Friday, August 22, 2008

Will work for cheese

This past week, I vacationed on the Vermont shores of Lake Champlain. We stayed at the perfect place for any garden lover, the Inn at Shelburne Farms. This Gilded Age estate is sited on a bluff with the lake to one side and fields and forests rolling out to the other. The landscape, designed by Frederick Law Olmstead, is disorientingly beautiful, with wide sweeps of meadow swirling around islands of woodland. Rises and swales conceal and reveal views. See, I get a little loopy just talking about it. What's the horticultural version of Jerusalem syndrome?



In front of the Inn, a formal mixed garden is terraced down to the lake shore.



What is so wonderful about this garden is its simplicity: just an array of familiar flowers--ageratum, salvia, sedums, coneflower, phlox--perfectly tended and pleasingly positioned.



Even the stakes have a certain simple elegance.



On one level, a rose garden, bound by a brick wall with the lake beyond, is filled with hybrid teas and floribundas. If I hadn't been so overcome by the setting, I'm sure that I would have a better recollection. But that's no way to experience this garden.



In addition to the Inn, the Farms host an organic vegetable garden and a dairy that produces its own farmhouse cheddar. So now I know my dream job. If I could tend that lakeside garden, no salary is needed. Will work for cheese.

5 comments:

One Woman's Journey - a journal being written from Woodhaven - her cottage in the woods. said...

This is me. Wonder if they would hire me also. Will work for cheese and the privilege of weeding for them.

Nan said...

I've never been to the Inn or the Farms, but I have spent time at the Museum. Did you go? It is quite, quite wonderful. I especially love your picture of the steps and the garden.

Anonymous said...

Just as it should be. Stuffed to overflowing with plants and not a piece of orange mulch in sight!

When I moved here (Woburn MA) from the UK I was surprised by how many peoples gardens are just hostas, daylillies and orange mulch. At first I thought that was all that would grow here due to the cold winters.

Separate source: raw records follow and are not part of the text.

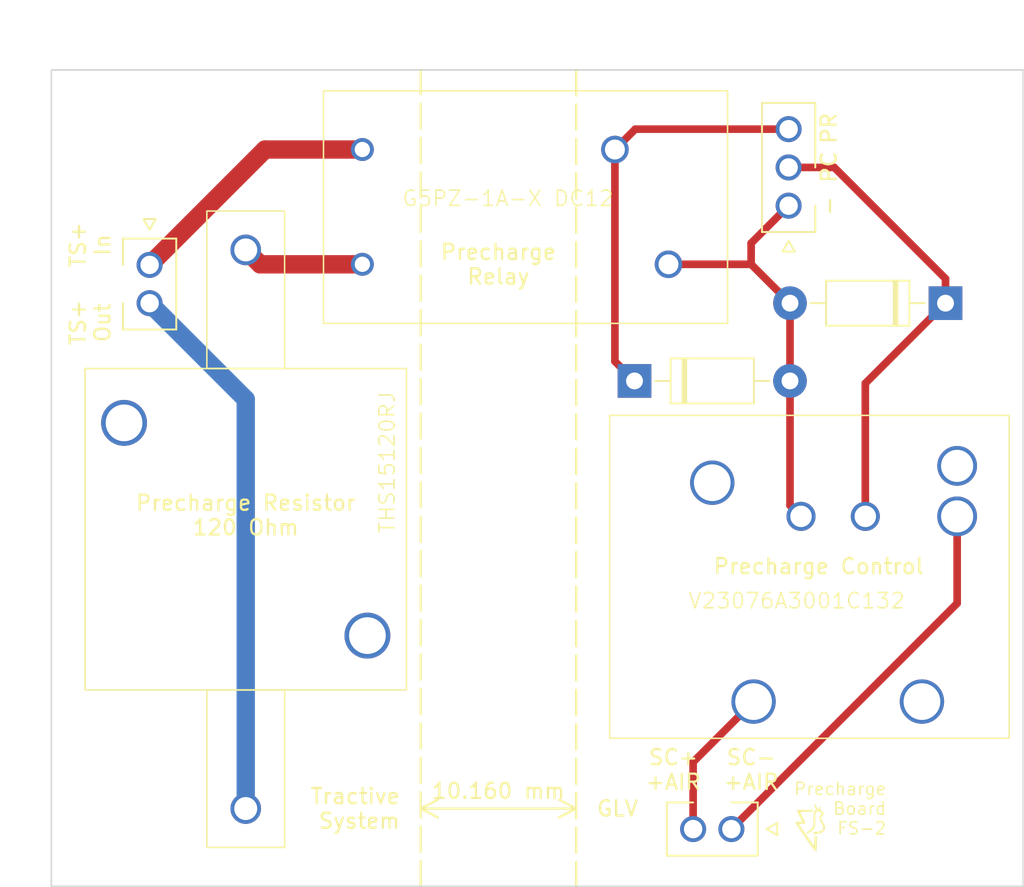
<source format=kicad_pcb>
(kicad_pcb (version 20221018) (generator pcbnew)

  (general
    (thickness 1.6)
  )

  (paper "A4")
  (layers
    (0 "F.Cu" signal)
    (31 "B.Cu" signal)
    (32 "B.Adhes" user "B.Adhesive")
    (33 "F.Adhes" user "F.Adhesive")
    (34 "B.Paste" user)
    (35 "F.Paste" user)
    (36 "B.SilkS" user "B.Silkscreen")
    (37 "F.SilkS" user "F.Silkscreen")
    (38 "B.Mask" user)
    (39 "F.Mask" user)
    (40 "Dwgs.User" user "User.Drawings")
    (41 "Cmts.User" user "User.Comments")
    (42 "Eco1.User" user "User.Eco1")
    (43 "Eco2.User" user "User.Eco2")
    (44 "Edge.Cuts" user)
    (45 "Margin" user)
    (46 "B.CrtYd" user "B.Courtyard")
    (47 "F.CrtYd" user "F.Courtyard")
    (48 "B.Fab" user)
    (49 "F.Fab" user)
    (50 "User.1" user)
    (51 "User.2" user)
    (52 "User.3" user)
    (53 "User.4" user)
    (54 "User.5" user)
    (55 "User.6" user)
    (56 "User.7" user)
    (57 "User.8" user)
    (58 "User.9" user)
  )

  (setup
    (pad_to_mask_clearance 0)
    (pcbplotparams
      (layerselection 0x00010fc_ffffffff)
      (plot_on_all_layers_selection 0x0000000_00000000)
      (disableapertmacros false)
      (usegerberextensions false)
      (usegerberattributes true)
      (usegerberadvancedattributes true)
      (creategerberjobfile true)
      (dashed_line_dash_ratio 12.000000)
      (dashed_line_gap_ratio 3.000000)
      (svgprecision 4)
      (plotframeref false)
      (viasonmask false)
      (mode 1)
      (useauxorigin false)
      (hpglpennumber 1)
      (hpglpenspeed 20)
      (hpglpendiameter 15.000000)
      (dxfpolygonmode true)
      (dxfimperialunits true)
      (dxfusepcbnewfont true)
      (psnegative false)
      (psa4output false)
      (plotreference true)
      (plotvalue true)
      (plotinvisibletext false)
      (sketchpadsonfab false)
      (subtractmaskfromsilk false)
      (outputformat 1)
      (mirror false)
      (drillshape 0)
      (scaleselection 1)
      (outputdirectory "Gerbers/")
    )
  )

  (net 0 "")
  (net 1 "/GLV-")
  (net 2 "/Precharge_Relay")
  (net 3 "/SC_+AIR_+")
  (net 4 "/SC_+AIR_-")
  (net 5 "/Precharge_Control")
  (net 6 "/TS+_Out")
  (net 7 "Net-(K1-Pad1)")
  (net 8 "/TS+_In")

  (footprint "MountingHole:MountingHole_3.2mm_M3" (layer "F.Cu") (at 71.12 17.78))

  (footprint "Precharge_Library:MOLEX_1053091202" (layer "F.Cu") (at 19.12 25.44 -90))

  (footprint "Diode_THT:D_DO-41_SOD81_P10.16mm_Horizontal" (layer "F.Cu") (at 71.12 27.94 180))

  (footprint "MountingHole:MountingHole_3.2mm_M3" (layer "F.Cu") (at 17.78 17.78))

  (footprint "Precharge_Library:V23076A3001C132" (layer "F.Cu") (at 49.18 35.27))

  (footprint "Precharge_Library:THS15120RJ" (layer "F.Cu") (at 14.9 53.21 90))

  (footprint "MountingHole:MountingHole_3.2mm_M3" (layer "F.Cu") (at 71.12 60.96))

  (footprint "Diode_THT:D_DO-41_SOD81_P10.16mm_Horizontal" (layer "F.Cu") (at 50.8 33.02))

  (footprint "Precharge_Library:FORMULA SLUG" (layer "F.Cu") (at 65.44258 62.288544))

  (footprint "Precharge_Library:MOLEX_1053091203" (layer "F.Cu") (at 60.87 21.57 90))

  (footprint "Precharge_Library:G5PZ-1A-X DC12" (layer "F.Cu") (at 30.48 14.06))

  (footprint "Precharge_Library:MOLEX_1053091202" (layer "F.Cu") (at 57.13 62.3 180))

  (footprint "MountingHole:MountingHole_3.2mm_M3" (layer "F.Cu") (at 17.78 60.96))

  (gr_line (start 36.83 66.04) (end 36.83 12.7)
    (stroke (width 0.15) (type dash)) (layer "F.SilkS") (tstamp 8a1acbcf-8dac-470b-8020-e809b9ebbacc))
  (gr_line (start 46.99 12.7) (end 46.99 66.04)
    (stroke (width 0.15) (type dash)) (layer "F.SilkS") (tstamp d0e0e681-3c37-46fe-bbca-2743700021be))
  (gr_rect (start 12.7 12.7) (end 76.2 66.04)
    (stroke (width 0.1) (type default)) (fill none) (layer "Edge.Cuts") (tstamp 7d598e6d-8f02-4a62-8c54-606530bc45a7))
  (gr_text "TS+\nIn" (at 15.24 24.13 90) (layer "F.SilkS") (tstamp 113b7554-4035-434f-90de-d88be1f4888d)
    (effects (font (size 1 1) (thickness 0.15)))
  )
  (gr_text "Tractive\nSystem" (at 35.56 60.96) (layer "F.SilkS") (tstamp 18983947-66cc-4c8d-bc75-5e8df4be5b08)
    (effects (font (size 1 1) (thickness 0.15)) (justify right))
  )
  (gr_text "Precharge Control" (at 55.88 45.72) (layer "F.SilkS") (tstamp 5bf8a7c2-e6f5-42e3-8ac7-01840fea3759)
    (effects (font (size 1 1) (thickness 0.15)) (justify left bottom))
  )
  (gr_text "GLV" (at 48.26 60.96) (layer "F.SilkS") (tstamp 60ae2462-0b84-4527-950b-154d024f3658)
    (effects (font (size 1 1) (thickness 0.15)) (justify left))
  )
  (gr_text "Precharge\nRelay" (at 41.91 25.4) (layer "F.SilkS") (tstamp 663a2bd8-f88d-4123-b011-5f1ba866f922)
    (effects (font (size 1 1) (thickness 0.15)))
  )
  (gr_text "PR" (at 63.5 16.51 90) (layer "F.SilkS") (tstamp 824df8be-bbb9-40d7-a45f-a073587e9f34)
    (effects (font (size 1 1) (thickness 0.15)))
  )
  (gr_text "TS+\nOut" (at 15.24 29.21 90) (layer "F.SilkS") (tstamp 8a17589a-c464-4d71-95b3-1af020f5469a)
    (effects (font (size 1 1) (thickness 0.15)))
  )
  (gr_text "Precharge Resistor\n120 Ohm" (at 25.4 43.18) (layer "F.SilkS") (tstamp ccb0cc2f-51de-4e65-8999-23e1112d03e0)
    (effects (font (size 1 1) (thickness 0.15)) (justify bottom))
  )
  (gr_text "SC+\n+AIR" (at 53.34 58.42) (layer "F.SilkS") (tstamp cf96b102-2131-4173-979f-259f526b52ee)
    (effects (font (size 1 1) (thickness 0.15)))
  )
  (gr_text "PC" (at 63.5 19.05 90) (layer "F.SilkS") (tstamp d7e42a12-3415-4c75-90f7-913164645a83)
    (effects (font (size 1 1) (thickness 0.15)))
  )
  (gr_text "-" (at 63.5 21.59 90) (layer "F.SilkS") (tstamp da558025-9661-45d3-94d9-52ced3ff1388)
    (effects (font (size 1 1) (thickness 0.15)))
  )
  (gr_text "SC-\n+AIR" (at 58.42 58.42) (layer "F.SilkS") (tstamp f3380aaa-d0ff-4681-b174-07a6269de683)
    (effects (font (size 1 1) (thickness 0.15)))
  )
  (gr_text "Precharge\nBoard\nFS-2" (at 67.31 60.96) (layer "F.SilkS") (tstamp fa7e85ce-e0a0-4d76-84fc-ff464a22e344)
    (effects (font (size 0.8 0.8) (thickness 0.1)) (justify right))
  )
  (dimension (type aligned) (layer "F.SilkS") (tstamp e96ad905-b5fc-4004-a77e-b6311ece49df)
    (pts (xy 36.83 60.96) (xy 46.99 60.96))
    (height 0)
    (gr_text "10.160 mm" (at 41.91 59.81) (layer "F.SilkS") (tstamp e96ad905-b5fc-4004-a77e-b6311ece49df)
      (effects (font (size 1 1) (thickness 0.15)))
    )
    (format (prefix "") (suffix "") (units 3) (units_format 1) (precision 3))
    (style (thickness 0.15) (arrow_length 1.27) (text_position_mode 0) (extension_height 0.58642) (extension_offset 0.5) keep_text_aligned)
  )

  (segment (start 57.04 25.4) (end 58.42 25.4) (width 0.5) (layer "F.Cu") (net 1) (tstamp 107d7fe3-0d62-4e78-81e5-74b5eb5b2989))
  (segment (start 58.42 24.02) (end 60.87 21.57) (width 0.5) (layer "F.Cu") (net 1) (tstamp 17dfe1ff-7195-48c9-a9cf-9b8cf6192faa))
  (segment (start 60.96 27.94) (end 60.96 33.02) (width 0.5) (layer "F.Cu") (net 1) (tstamp 40f67c47-ed1c-4faa-b9ed-76f7c536aa93))
  (segment (start 58.42 25.4) (end 58.42 24.02) (width 0.5) (layer "F.Cu") (net 1) (tstamp 4db5f349-b241-41a5-903b-a8e89d6001de))
  (segment (start 58.42 25.4) (end 60.96 27.94) (width 0.5) (layer "F.Cu") (net 1) (tstamp ab2b61a6-ef93-4c6e-9e0c-5e1d2fe7e4cf))
  (segment (start 60.96 33.02) (end 60.96 41.15) (width 0.5) (layer "F.Cu") (net 1) (tstamp be671c05-c928-4df0-aba3-4d19d7d9a3f4))
  (segment (start 60.96 41.15) (end 61.68 41.87) (width 0.5) (layer "F.Cu") (net 1) (tstamp c8308825-749e-4044-9b70-c83d0ce03f9a))
  (segment (start 53.02 25.4) (end 57.04 25.4) (width 0.5) (layer "F.Cu") (net 1) (tstamp e07b3f16-978b-4869-a4aa-9298e64487d4))
  (segment (start 49.52 17.9) (end 50.85 16.57) (width 0.5) (layer "F.Cu") (net 2) (tstamp 5a6ce03d-84aa-4b35-a24d-bcf208c0d3c8))
  (segment (start 49.52 31.74) (end 50.8 33.02) (width 0.5) (layer "F.Cu") (net 2) (tstamp 5eceae13-144e-445b-9d31-8b793014e0ba))
  (segment (start 49.52 17.9) (end 49.52 31.74) (width 0.5) (layer "F.Cu") (net 2) (tstamp b6e0263c-95ab-4af7-ad91-a1c4cf27ae8b))
  (segment (start 50.85 16.57) (end 60.87 16.57) (width 0.5) (layer "F.Cu") (net 2) (tstamp d528f153-fdf4-458c-afe7-c3d726a69746))
  (segment (start 58.58 53.97) (end 54.63 57.92) (width 0.5) (layer "F.Cu") (net 3) (tstamp 3b287f93-347c-45ec-bc29-a367aad33bca))
  (segment (start 54.63 57.92) (end 54.63 62.3) (width 0.5) (layer "F.Cu") (net 3) (tstamp 777313b6-924f-48d4-a0e9-da36ca51badc))
  (segment (start 57.13 62.3) (end 71.88 47.55) (width 0.5) (layer "F.Cu") (net 4) (tstamp 5fa6ed7c-97c3-4672-ad6b-3ec6bc454cc2))
  (segment (start 71.88 47.55) (end 71.88 41.87) (width 0.5) (layer "F.Cu") (net 4) (tstamp a258193c-0896-40ef-9352-1c7ba7d99973))
  (segment (start 65.88 41.87) (end 65.88 33.18) (width 0.5) (layer "F.Cu") (net 5) (tstamp 3435fe96-a17b-4137-93ed-f376725f967c))
  (segment (start 63.85 19.07) (end 71.12 26.34) (width 0.5) (layer "F.Cu") (net 5) (tstamp 52652402-2da7-4d39-9fab-81d56b7cc814))
  (segment (start 71.12 27.780431) (end 71.12 27.94) (width 0.25) (layer "F.Cu") (net 5) (tstamp 541867fc-0e3f-4d59-956f-c05e10c49da3))
  (segment (start 65.88 33.18) (end 71.12 27.94) (width 0.5) (layer "F.Cu") (net 5) (tstamp c0b4797d-dd14-437c-9194-6a2549048140))
  (segment (start 71.12 26.34) (end 71.12 27.94) (width 0.5) (layer "F.Cu") (net 5) (tstamp ce040e31-a282-47d7-ad89-e122742969be))
  (segment (start 60.87 19.07) (end 63.85 19.07) (width 0.5) (layer "F.Cu") (net 5) (tstamp e4f13c92-6757-4c5c-b278-2b2cf5ebd6d3))
  (segment (start 25.4 60.96) (end 25.4 34.22) (width 1.2) (layer "B.Cu") (net 6) (tstamp 285e15b2-ae75-4a72-a208-d02dfa78cdf1))
  (segment (start 25.4 34.22) (end 19.12 27.94) (width 1.2) (layer "B.Cu") (net 6) (tstamp 415840b0-ddc3-4c9a-a9f8-9e6450808263))
  (segment (start 26.34 25.4) (end 33.02 25.4) (width 1.2) (layer "F.Cu") (net 7) (tstamp 60b4b82e-0446-4e23-9aa3-bd5bf7f23cd5))
  (segment (start 25.4 24.46) (end 26.34 25.4) (width 1.2) (layer "F.Cu") (net 7) (tstamp 6bdd6af5-8383-47ef-8d46-e760877990cc))
  (segment (start 19.12 25.44) (end 26.66 17.9) (width 1.2) (layer "F.Cu") (net 8) (tstamp 4c003850-9835-4f0d-80d0-f7e9cec6fc27))
  (segment (start 26.66 17.9) (end 33.02 17.9) (width 1.2) (layer "F.Cu") (net 8) (tstamp ea2eccac-c92b-487c-ac10-f50d10c882db))

)

</source>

Thank goodness I soon realised that lots of stuff will grow, and I am well on my way to having well stuffed 6' wide herbaceous borders too.

Doctor Mom said...

Yes, even weeding this garden would definitely be a privilege! And no orange mulch! I'm hoping to return next summer--among other reasons, to at last see the Shelburne Museum next door--they had a Mary Cassatt exhibit on--drat missing it! However, the Inn has its own curator, who gave interested guests a beyond-the-scenes tour. Perfect busman's holiday for a museum worker like myself!

Julia Erickson said...

Wow, that is beautiful. I've never been to the Vermont side.